The stage was coming--with passengers! It was almost in--they could hear the driver's--"Git ep, Eagle! Git ep, Nig! Git ep--git ep--git ep!" There was luggage on behind and--Yankee Sam's voice broke as though it were changing when he announced it--a female and two men!
Was this Uncle Bill's secret? Had he known? They could learn nothing from his face and his mouth was shut so tight it looked as if he had the lock-jaw.
Who was she? Where was she from? Did she have any money? Was she old or young? Delicacy forbade them to go outside and look straight at a strange lady but a dozen questions rose in every mind. Then simultaneously the same thought came to each. Moved by a common impulse they turned and stared suspiciously at Uncle Bill. Could it be--was it possible that he had been advertising for a wife? Luring some trusting female from her home by representing himself as a mining man forced to reside in this mountain solitude near his valuable properties? Ore City knew of cases like it; and he was just about the age to begin writing to matrimonial bureaus.
Speculation ended abruptly.
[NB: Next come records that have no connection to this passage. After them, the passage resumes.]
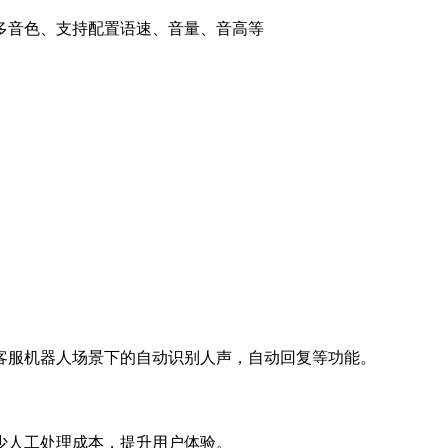
多音色、支持配置语速、音量、音高等
客服机器人场景下的自动识别人声，自动回复等功能。
少人工处理成本，提升用户体验。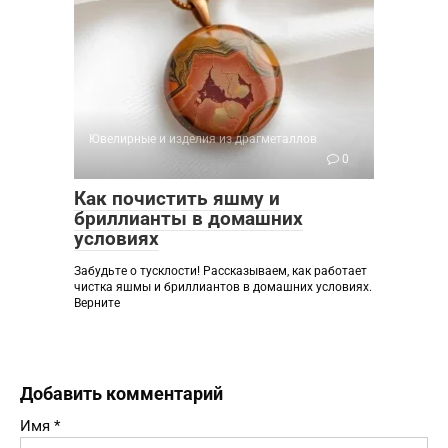
Ювелирные и изделия из драгметаллов
0
Как почистить яшму и
бриллианты в домашних
условиях
Забудьте о тусклости! Рассказываем, как работает
чистка яшмы и бриллиантов в домашних условиях.
Верните
Добавить комментарий
Имя
*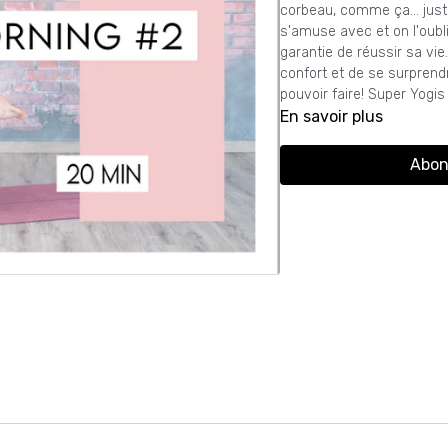
corbeau, comme ça... just
s'amuse avec et on l'oubl
garantie de réussir sa vie.
confort et de se surprend
pouvoir faire! Super Yogis
En savoir plus
Abon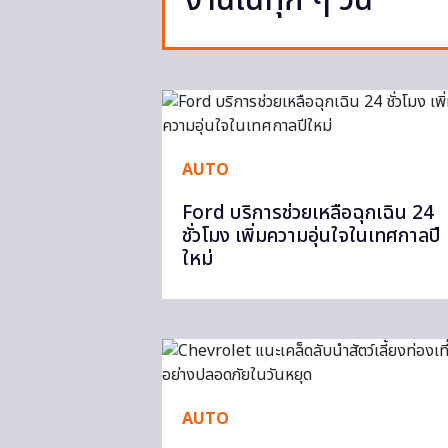
งานในทุก ๆ วัน
AUTO
Ford บริการช่วยเหลือฉุกเฉิน 24
ชั่วโมง เพิ่มความอุ่นใจในเทศกาลปี
ใหม่
AUTO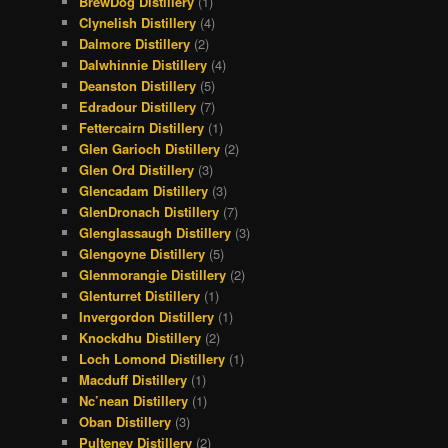
BrewDog Distillery
(1)
Clynelish Distillery
(4)
Dalmore Distillery
(2)
Dalwhinnie Distillery
(4)
Deanston Distillery
(5)
Edradour Distillery
(7)
Fettercairn Distillery
(1)
Glen Garioch Distillery
(2)
Glen Ord Distillery
(3)
Glencadam Distillery
(3)
GlenDronach Distillery
(7)
Glenglassaugh Distillery
(3)
Glengoyne Distillery
(5)
Glenmorangie Distillery
(2)
Glenturret Distillery
(1)
Invergordon Distillery
(1)
Knockdhu Distillery
(2)
Loch Lomond Distillery
(1)
Macduff Distillery
(1)
Nc’nean Distillery
(1)
Oban Distillery
(3)
Pulteney Distillery
(2)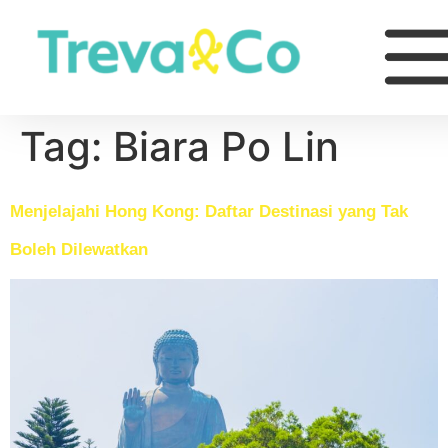
Tag:
Biara Po Lin
Menjelajahi Hong Kong: Daftar Destinasi yang Tak
Boleh Dilewatkan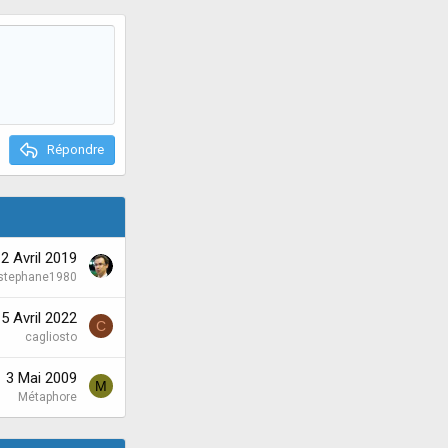
e
Répondre
2 Avril 2019
stephane1980
5 Avril 2022
C
cagliosto
3 Mai 2009
M
Métaphore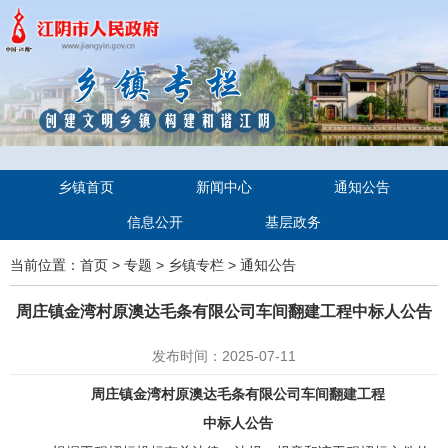
乡镇首页
新闻中心
通知公告
信息公开
基层政务
当前位置：
首页
>
专题
>
乡镇专栏
>
通知公告
周庄镇金湾村原澳达毛条有限公司车间翻建工程中标人公告
发布时间：2025-07-11
周庄镇金湾村原澳达毛条有限公司车间翻建工程
中标人公告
A sharp intake of breath--a startled gasp ran through the tense group as a pair of nimble, yellow legs flashed from beneath the robes and the citizens of Ore City saw the smiling face of Wilbur Dill! They turned to each other for confirmation lest their own eyes deceive them.
Mr. Dill stamped the snow from his feet, flung open the door and beamed around impartially.
"Well, boys--" he threw off his opulent, fur-lined coat--"it's good to be back."